PostPosted: Thu 17 Oct 2013 - 10:15    Post subject: problème "existentiel" d'un conjoint Reply with quote

Je rejoins totalement Epona sur le fait qu'il faut demander à son conjoint bipo de se prendre en charge sur les choses qui le/la regarde : en gros une énorme partie de sa maladie.

C'est se responsabiliser et devenir conscient de son état, l'accepter au mieux et avancer au fur et à mesure.

Je suis actuellement en période de crise amoureuse avec ma femme, mais pour moi cela fait partie des moments où il faut recadrer les choses.
Pour moi cela veut dire tenter de séparer au mieux les problèmes familiaux -si enfants il y a-, les problèmes sociaux (argent, boulot, tâches quotidiennes, amis, parents/fratrie...), les problèmes de couple et les problèmes de bipolarité.

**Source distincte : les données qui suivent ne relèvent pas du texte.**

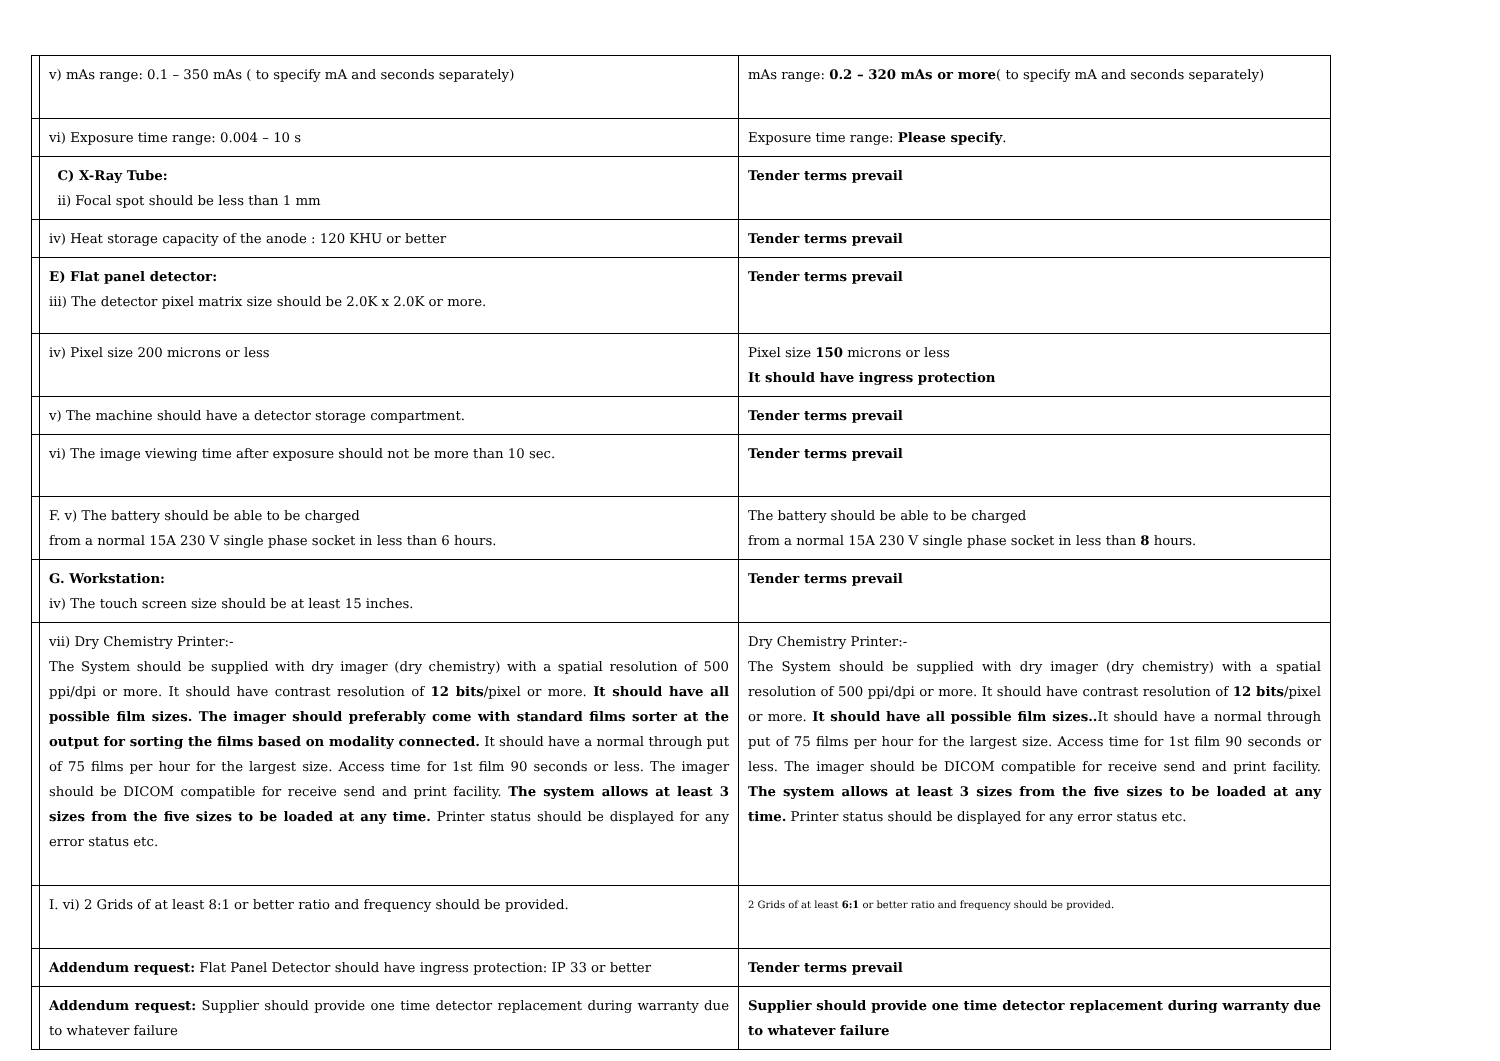| | v) mAs range: 0.1 – 350 mAs ( to specify mA and seconds separately) | mAs range: 0.2 – 320 mAs or more ( to specify mA and seconds separately) |
| | vi) Exposure time range: 0.004 – 10 s | Exposure time range: Please specify . |
| | C) X-Ray Tube: ii) Focal spot should be less than 1 mm | Tender terms prevail |
| | iv) Heat storage capacity of the anode : 120 KHU or better | Tender terms prevail |
| | E) Flat panel detector: iii) The detector pixel matrix size should be 2.0K x 2.0K or more. | Tender terms prevail |
| | iv) Pixel size 200 microns or less | Pixel size 150 microns or less It should have ingress protection |
| | v) The machine should have a detector storage compartment. | Tender terms prevail |
| | vi) The image viewing time after exposure should not be more than 10 sec. | Tender terms prevail |
| | F. v) The battery should be able to be charged from a normal 15A 230 V single phase socket in less than 6 hours. | The battery should be able to be charged from a normal 15A 230 V single phase socket in less than 8 hours. |
| | G. Workstation: iv) The touch screen size should be at least 15 inches. | Tender terms prevail |
| | vii) Dry Chemistry Printer:- The System should be supplied with dry imager (dry chemistry) with a spatial resolution of 500 ppi/dpi or more. It should have contrast resolution of 12 bits /pixel or more. It should have all possible film sizes. The imager should preferably come with standard films sorter at the output for sorting the films based on modality connected. It should have a normal through put of 75 films per hour for the largest size. Access time for 1st film 90 seconds or less. The imager should be DICOM compatible for receive send and print facility. The system allows at least 3 sizes from the five sizes to be loaded at any time. Printer status should be displayed for any error status etc. | Dry Chemistry Printer:- The System should be supplied with dry imager (dry chemistry) with a spatial resolution of 500 ppi/dpi or more. It should have contrast resolution of 12 bits /pixel or more. It should have all possible film sizes.. It should have a normal through put of 75 films per hour for the largest size. Access time for 1st film 90 seconds or less. The imager should be DICOM compatible for receive send and print facility. The system allows at least 3 sizes from the five sizes to be loaded at any time. Printer status should be displayed for any error status etc. |
| | I. vi) 2 Grids of at least 8:1 or better ratio and frequency should be provided. | 2 Grids of at least 6:1 or better ratio and frequency should be provided. |
| | Addendum request: Flat Panel Detector should have ingress protection: IP 33 or better | Tender terms prevail |
| | Addendum request: Supplier should provide one time detector replacement during warranty due to whatever failure | Supplier should provide one time detector replacement during warranty due to whatever failure |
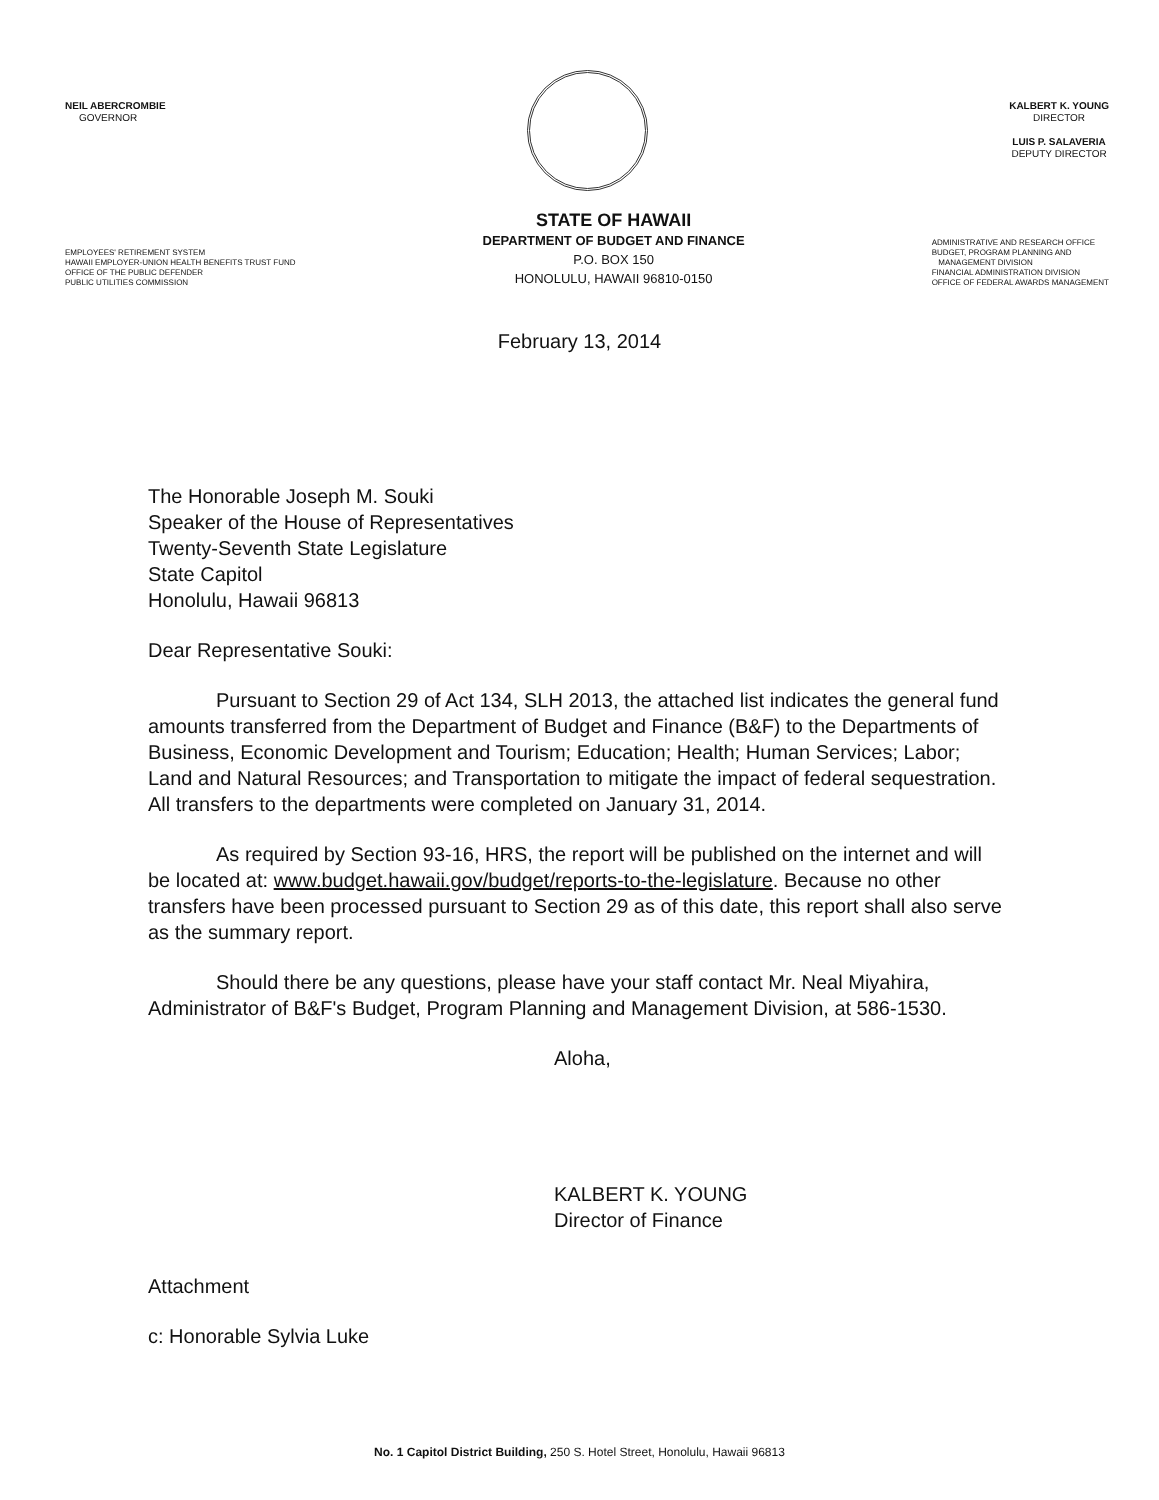NEIL ABERCROMBIE
GOVERNOR
KALBERT K. YOUNG
DIRECTOR
LUIS P. SALAVERIA
DEPUTY DIRECTOR
EMPLOYEES' RETIREMENT SYSTEM
HAWAII EMPLOYER-UNION HEALTH BENEFITS TRUST FUND
OFFICE OF THE PUBLIC DEFENDER
PUBLIC UTILITIES COMMISSION
STATE OF HAWAII
DEPARTMENT OF BUDGET AND FINANCE
P.O. BOX 150
HONOLULU, HAWAII 96810-0150
ADMINISTRATIVE AND RESEARCH OFFICE
BUDGET, PROGRAM PLANNING AND
MANAGEMENT DIVISION
FINANCIAL ADMINISTRATION DIVISION
OFFICE OF FEDERAL AWARDS MANAGEMENT
February 13, 2014
The Honorable Joseph M. Souki
Speaker of the House of Representatives
Twenty-Seventh State Legislature
State Capitol
Honolulu, Hawaii 96813
Dear Representative Souki:
Pursuant to Section 29 of Act 134, SLH 2013, the attached list indicates the general fund amounts transferred from the Department of Budget and Finance (B&F) to the Departments of Business, Economic Development and Tourism; Education; Health; Human Services; Labor; Land and Natural Resources; and Transportation to mitigate the impact of federal sequestration. All transfers to the departments were completed on January 31, 2014.
As required by Section 93-16, HRS, the report will be published on the internet and will be located at: www.budget.hawaii.gov/budget/reports-to-the-legislature. Because no other transfers have been processed pursuant to Section 29 as of this date, this report shall also serve as the summary report.
Should there be any questions, please have your staff contact Mr. Neal Miyahira, Administrator of B&F's Budget, Program Planning and Management Division, at 586-1530.
Aloha,
KALBERT K. YOUNG
Director of Finance
Attachment
c: Honorable Sylvia Luke
No. 1 Capitol District Building, 250 S. Hotel Street, Honolulu, Hawaii 96813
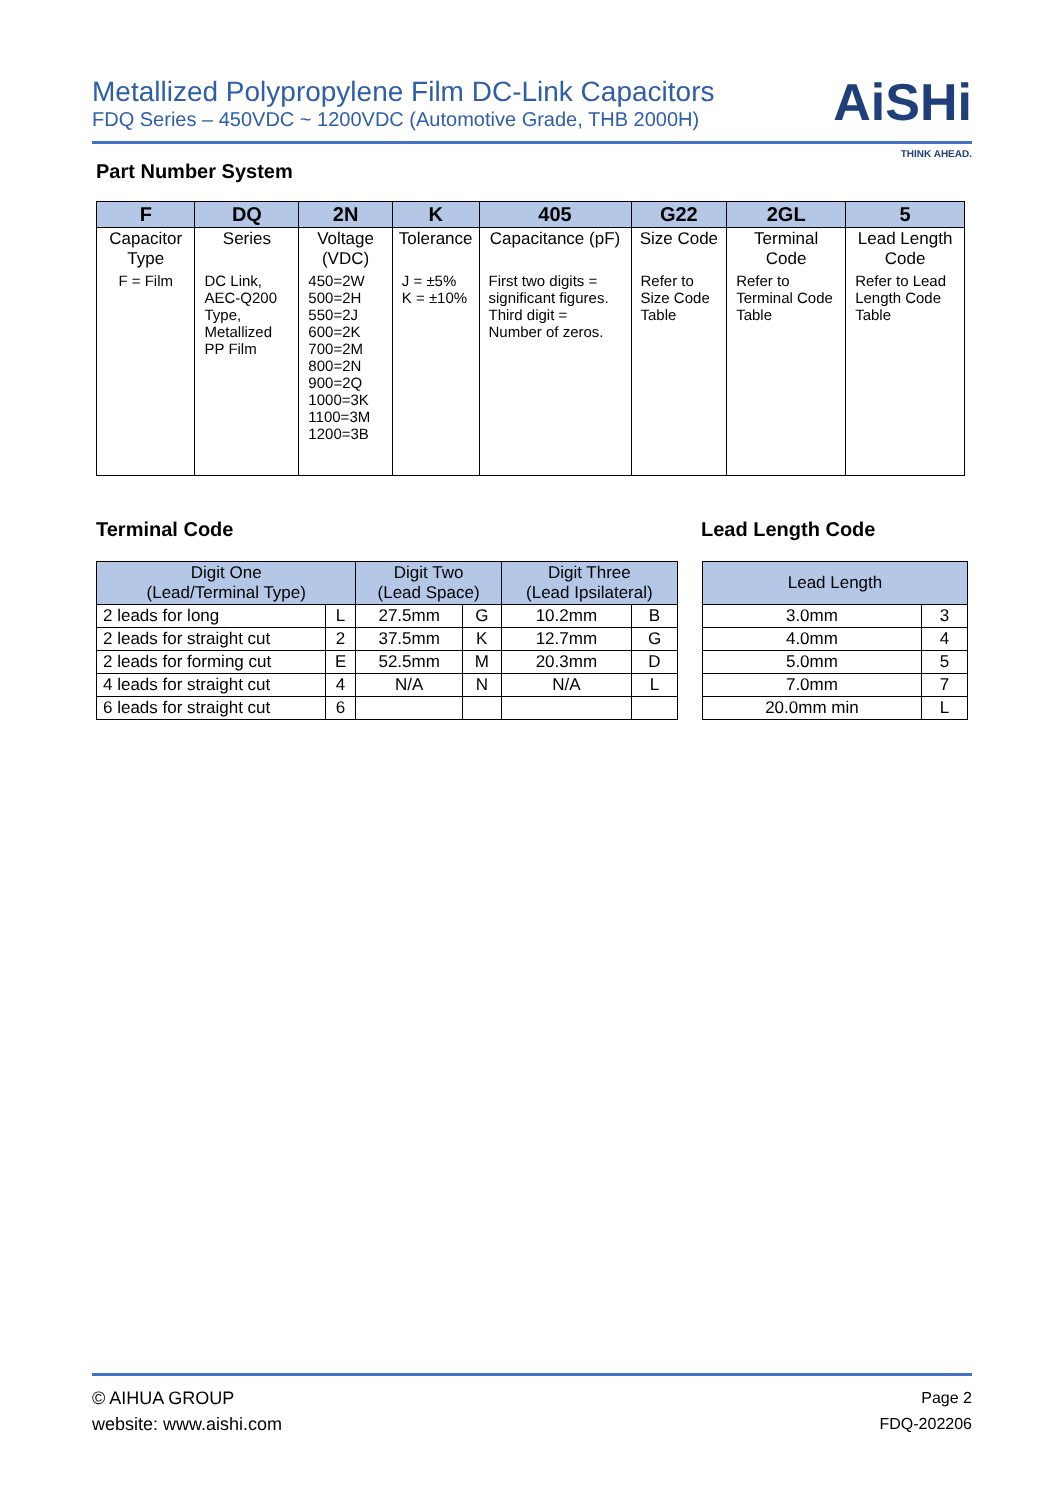Metallized Polypropylene Film DC-Link Capacitors
FDQ Series – 450VDC ~ 1200VDC (Automotive Grade, THB 2000H)
AiSHi
THINK AHEAD.
Part Number System
| F | DQ | 2N | K | 405 | G22 | 2GL | 5 |
| --- | --- | --- | --- | --- | --- | --- | --- |
| Capacitor Type | Series | Voltage (VDC) | Tolerance | Capacitance (pF) | Size Code | Terminal Code | Lead Length Code |
| F = Film | DC Link, AEC-Q200 Type, Metallized PP Film | 450=2W 500=2H 550=2J 600=2K 700=2M 800=2N 900=2Q 1000=3K 1100=3M 1200=3B | J = ±5% K = ±10% | First two digits = significant figures. Third digit = Number of zeros. | Refer to Size Code Table | Refer to Terminal Code Table | Refer to Lead Length Code Table |
Terminal Code Lead Length Code
| Digit One (Lead/Terminal Type) | | Digit Two (Lead Space) | | Digit Three (Lead Ipsilateral) | |
| --- | --- | --- | --- | --- | --- |
| 2 leads for long | L | 27.5mm | G | 10.2mm | B |
| 2 leads for straight cut | 2 | 37.5mm | K | 12.7mm | G |
| 2 leads for forming cut | E | 52.5mm | M | 20.3mm | D |
| 4 leads for straight cut | 4 | N/A | N | N/A | L |
| 6 leads for straight cut | 6 | | | | |
| Lead Length | |
| --- | --- |
| 3.0mm | 3 |
| 4.0mm | 4 |
| 5.0mm | 5 |
| 7.0mm | 7 |
| 20.0mm min | L |
© AIHUA GROUP
website: www.aishi.com
Page 2
FDQ-202206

Souvent le tout est entremêlé est c'est bien normal. Par contre c'est un sacré boulot de s'écouter et s'entendre pour faire le tri. On a tendance à toujours tout remettre sur le dos de la maladie ou du bipolaire, mais je trouve que quand les sujets sont bien séparés on arrive à mieux les traiter.

Ensuite il y a ce que l'on accepte et ce que l'on accepte pas. Il y a des choix clairs à faire et il faut que le conjoint soit au courant avec nos choix, afin qu'il/elle se débrouille avec. Et là il n'y a pas d'histoire de bipolaire ou non, c'est chacun ses capacités et ses volontés.

L'amour reste un sentiment très beau mais qui peut nous emmener vers l'acceptation d'actes ou de situations qui ne nous plaisent pas. Au nom de l'amour, nous pouvons faire souffrir l'autre ou souffrir de l'autre. Je crois qu'il faut encore une fois trier dans ce qui nous fait du bien et ce qui ne nous correspond pas.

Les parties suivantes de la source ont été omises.